Complex Regexp Example
----------------------
Here is a complicated regexp, used by Emacs to recognize the end of a
sentence together with any whitespace that follows. It is the value of
the variable `sentence-end'.
First, we show the regexp as a string in Lisp syntax to distinguish
spaces from tab characters. The string constant begins and ends with a
double-quote. `\"' stands for a double-quote as part of the string,
`\\' for a backslash as part of the string, `\t' for a tab and `\n' for
a newline.
"[.?!][]\"')}]*\\($\\| $\\|\t\\| \\)[ \t\n]*"
In contrast, if you evaluate the variable `sentence-end', you will see
the following:
sentence-end
=> "[.?!][]\"')}]*\\($\\| $\\| \\| \\)[
]*"
In this output, tab and newline appear as themselves.
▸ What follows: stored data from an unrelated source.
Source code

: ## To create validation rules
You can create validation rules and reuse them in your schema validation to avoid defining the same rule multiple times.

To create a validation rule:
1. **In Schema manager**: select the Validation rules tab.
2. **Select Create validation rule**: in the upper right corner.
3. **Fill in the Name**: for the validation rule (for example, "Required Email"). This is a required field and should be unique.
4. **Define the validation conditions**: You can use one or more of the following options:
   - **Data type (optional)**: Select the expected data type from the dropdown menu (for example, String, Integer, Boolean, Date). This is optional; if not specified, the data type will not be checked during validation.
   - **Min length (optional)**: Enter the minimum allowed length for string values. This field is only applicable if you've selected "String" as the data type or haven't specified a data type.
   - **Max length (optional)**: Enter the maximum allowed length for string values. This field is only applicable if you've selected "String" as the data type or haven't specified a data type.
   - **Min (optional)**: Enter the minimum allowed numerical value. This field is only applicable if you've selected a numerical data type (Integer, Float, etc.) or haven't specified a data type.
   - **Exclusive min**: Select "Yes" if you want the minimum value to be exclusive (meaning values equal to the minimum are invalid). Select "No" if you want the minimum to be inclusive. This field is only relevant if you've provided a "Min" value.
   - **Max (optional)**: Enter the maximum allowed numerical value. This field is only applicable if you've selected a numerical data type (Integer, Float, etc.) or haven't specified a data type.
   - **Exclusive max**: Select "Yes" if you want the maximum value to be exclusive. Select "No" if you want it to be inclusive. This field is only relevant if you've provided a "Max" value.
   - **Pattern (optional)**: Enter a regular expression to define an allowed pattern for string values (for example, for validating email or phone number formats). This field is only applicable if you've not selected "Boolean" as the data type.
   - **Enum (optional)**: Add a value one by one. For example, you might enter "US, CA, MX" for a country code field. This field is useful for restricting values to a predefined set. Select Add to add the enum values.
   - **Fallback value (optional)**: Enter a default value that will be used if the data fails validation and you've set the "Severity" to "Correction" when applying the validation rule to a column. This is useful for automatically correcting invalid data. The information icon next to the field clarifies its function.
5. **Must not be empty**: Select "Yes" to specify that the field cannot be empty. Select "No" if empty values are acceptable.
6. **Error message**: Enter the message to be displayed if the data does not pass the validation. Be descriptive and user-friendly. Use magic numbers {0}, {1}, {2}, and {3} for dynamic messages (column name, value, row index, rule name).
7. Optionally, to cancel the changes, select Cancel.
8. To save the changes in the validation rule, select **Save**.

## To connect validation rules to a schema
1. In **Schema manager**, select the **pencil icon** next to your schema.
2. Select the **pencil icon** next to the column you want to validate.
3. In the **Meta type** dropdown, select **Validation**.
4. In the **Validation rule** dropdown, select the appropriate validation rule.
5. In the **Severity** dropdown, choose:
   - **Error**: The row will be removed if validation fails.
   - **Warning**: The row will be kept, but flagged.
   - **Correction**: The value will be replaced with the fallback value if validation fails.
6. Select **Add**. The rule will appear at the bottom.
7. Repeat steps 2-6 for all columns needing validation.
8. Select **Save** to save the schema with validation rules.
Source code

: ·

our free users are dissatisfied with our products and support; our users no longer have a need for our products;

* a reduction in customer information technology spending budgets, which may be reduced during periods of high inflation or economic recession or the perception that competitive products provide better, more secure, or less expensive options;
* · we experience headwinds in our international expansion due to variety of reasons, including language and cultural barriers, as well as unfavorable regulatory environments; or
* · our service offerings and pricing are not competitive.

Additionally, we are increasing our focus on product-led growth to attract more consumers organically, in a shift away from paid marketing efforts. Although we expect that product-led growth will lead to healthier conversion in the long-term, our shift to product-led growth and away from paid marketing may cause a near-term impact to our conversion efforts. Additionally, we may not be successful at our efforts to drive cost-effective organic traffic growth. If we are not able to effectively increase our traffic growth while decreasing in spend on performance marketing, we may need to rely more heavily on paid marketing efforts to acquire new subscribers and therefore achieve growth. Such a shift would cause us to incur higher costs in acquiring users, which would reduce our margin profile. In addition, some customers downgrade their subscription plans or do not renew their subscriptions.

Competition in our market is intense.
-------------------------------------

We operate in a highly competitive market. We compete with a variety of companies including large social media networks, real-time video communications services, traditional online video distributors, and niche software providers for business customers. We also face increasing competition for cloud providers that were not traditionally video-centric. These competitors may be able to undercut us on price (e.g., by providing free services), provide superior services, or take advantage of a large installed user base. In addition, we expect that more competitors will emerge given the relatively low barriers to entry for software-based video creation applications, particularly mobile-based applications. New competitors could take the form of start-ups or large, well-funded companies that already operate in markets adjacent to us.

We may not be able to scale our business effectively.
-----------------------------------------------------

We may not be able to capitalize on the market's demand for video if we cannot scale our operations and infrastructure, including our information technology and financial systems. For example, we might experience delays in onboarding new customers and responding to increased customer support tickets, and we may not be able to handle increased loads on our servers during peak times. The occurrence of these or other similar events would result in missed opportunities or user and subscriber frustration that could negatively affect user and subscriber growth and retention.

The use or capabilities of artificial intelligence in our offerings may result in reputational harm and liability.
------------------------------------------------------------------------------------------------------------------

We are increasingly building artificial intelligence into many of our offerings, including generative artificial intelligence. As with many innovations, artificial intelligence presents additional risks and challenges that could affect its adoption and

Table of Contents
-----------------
This regular expression contains four parts in succession and can be
deciphered as follows:
`[.?!]'
The first part of the pattern is a character alternative that
matches any one of three characters: period, question mark, and
exclamation mark. The match must begin with one of these three
characters.
`[]\"')}]*'
The second part of the pattern matches any closing braces and
quotation marks, zero or more of them, that may follow the period,
question mark or exclamation mark. The `\"' is Lisp syntax for a
double-quote in a string. The `*' at the end indicates that the
immediately preceding regular expression (a character alternative,
in this case) may be repeated zero or more times.
`\\($\\| $\\|\t\\| \\)'
The third part of the pattern matches the whitespace that follows
the end of a sentence: the end of a line (optionally with a
space), or a tab, or two spaces. The double backslashes mark the
parentheses and vertical bars as regular expression syntax; the
parentheses delimit a group and the vertical bars separate
alternatives. The dollar sign is used to match the end of a line.
`[ \t\n]*'
Finally, the last part of the pattern matches any additional
whitespace beyond the minimum needed to end a sentence.